First phase insulin secretion

Abstract

Type 2 diabetes (T2D) is a metabolic disorder characterised by the inability of β-cells to secrete enough insulin to maintain glucose homeostasis. Pancreatic β-cells secrete insulin in a biphasic manner, first and second phase insulin secretion, and loss of first phase insulin secretion is an independent predictor of T2D onset. Restoration of first phase insulin secretion has been shown to improve blood glucose in T2D by suppressing hepatic glucose production and priming insulin sensitive tissue to more readily take up glucose and has thus prompted numerous studies into its regulation. First phase insulin secretion is initiated primarily by the classical triggering pathway, a complex system comprised of multiple stimulatory signals. The aim of this study was to identify models of reduced first phase insulin secretion. Two models were identified high passage MIN6 cells and β-cells that have reduced or lack the transcription factor hypoxia inducible factor-1α (HIF-1α). High passage MIN6 cells were shown to have reduced first phase insulin secretion while still retaining some second phase secretory capacity, similar to that seen in T2D patients early on in disease progression.
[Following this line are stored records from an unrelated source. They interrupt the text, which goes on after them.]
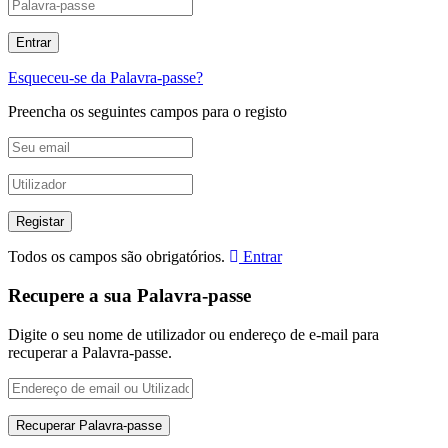
Esqueceu-se da Palavra-passe?
Preencha os seguintes campos para o registo
Todos os campos são obrigatórios.
Entrar
Recupere a sua Palavra-passe
Digite o seu nome de utilizador ou endereço de e-mail para
recuperar a Palavra-passe.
When compared to functioning low passage MIN6 cells, high passage cells displayed an altered metabolic profile including significantly reduced intracellular ATP content, reduced glucose and lipid oxidation, reduced glucose uptake, and altered gene expression profile. The changes observed are also similar to that seen in the β-cells of T2D patients. Mice lacking HIF-1α in the β-cells have reduced glucose tolerance and glucose stimulated first phase insulin secretion. These β-cells also have reduced intracellular ATP content. MIN6 cells with reduced HIF-1α display similar characteristics of reduced insulin first phase insulin and intracellular ATP content. Increasing HIF-1α with the iron chelator Deferasirox in mice on a high fat diet improved their glucose tolerance. The results of this study showed that HIF-1α is essential for normal β-cell function, contrary to previously published reports.